Drainage pipe sizing uses the Manning equation to determine the minimum pipe diameter needed to carry a design flow rate under gravity, given the pipe slope and material roughness. Getting this wrong causes backups, flooding, or undersized infrastructure.
Manning’s equation for full-flow circular pipe: Q = (1/n) × A × R^(2/3) × S^(1/2)
Where:
- Q = flow rate (cubic meters/second or cubic feet/second)
- n = Manning’s roughness coefficient (dimensionless)
- A = cross-sectional area of pipe = π × (D/2)² = πD²/4
- R = hydraulic radius = D/4 (for full circular pipe)

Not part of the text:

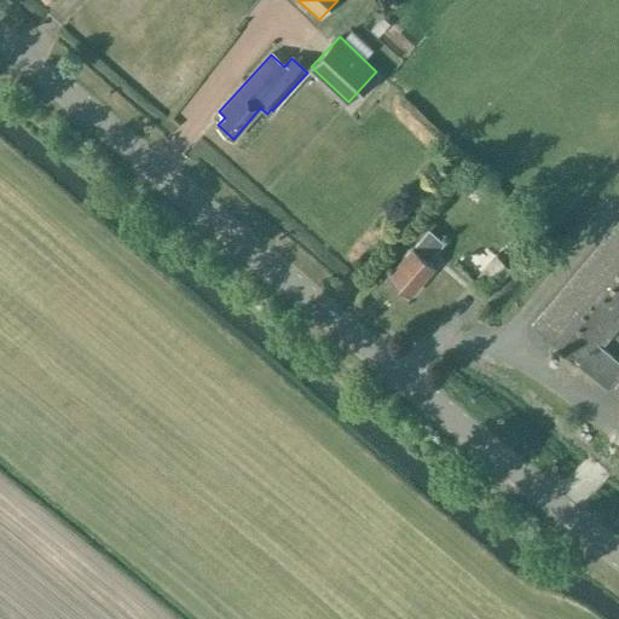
[(618,360),(618,363),(609,356),(601,347),(618,325),(618,220),(531,327),(618,400),(618,360)]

- S = pipe slope (dimensionless, e.g. 1% slope = 0.01)
- D = pipe diameter (meters or feet)
Manning’s n values by pipe material:
- PVC/HDPE smooth plastic: n = 0.009–0.011
- Concrete pipe: n = 0.011–0.015
- Clay tile: n = 0.012–0.016
- Corrugated metal: n = 0.020–0.024
- Cast iron: n = 0.012–0.014
Minimum slopes for self-cleaning velocity (≥ 0.6 m/s or 2 ft/s):
- 4-inch pipe: 1/8 inch per foot (1.04% slope)
- 6-inch pipe: 1/16 inch per foot (0.52% slope)
- 8-inch pipe: 1/10 inch per foot (0.42% slope)
Worked example: Design a PVC drain for a parking lot. Peak runoff: 0.05 m³/s. Slope available: 1.0% (S = 0.01). n = 0.010.
Using the Manning equation rearranged to solve for D: D ≈ [Q × n / (0.3117 × S^0.5)]^(3/8) D ≈ [0.05 × 0.010 / (0.3117 × 0.1)]^(3/8) = [0.0005 / 0.03117]^(3/8) = [0.01605]^(3/8) ≈ 0.22 m (8.5 inches)
Select the next standard size: 250 mm (10-inch) PVC pipe to provide capacity margin and account for partial-flow conditions.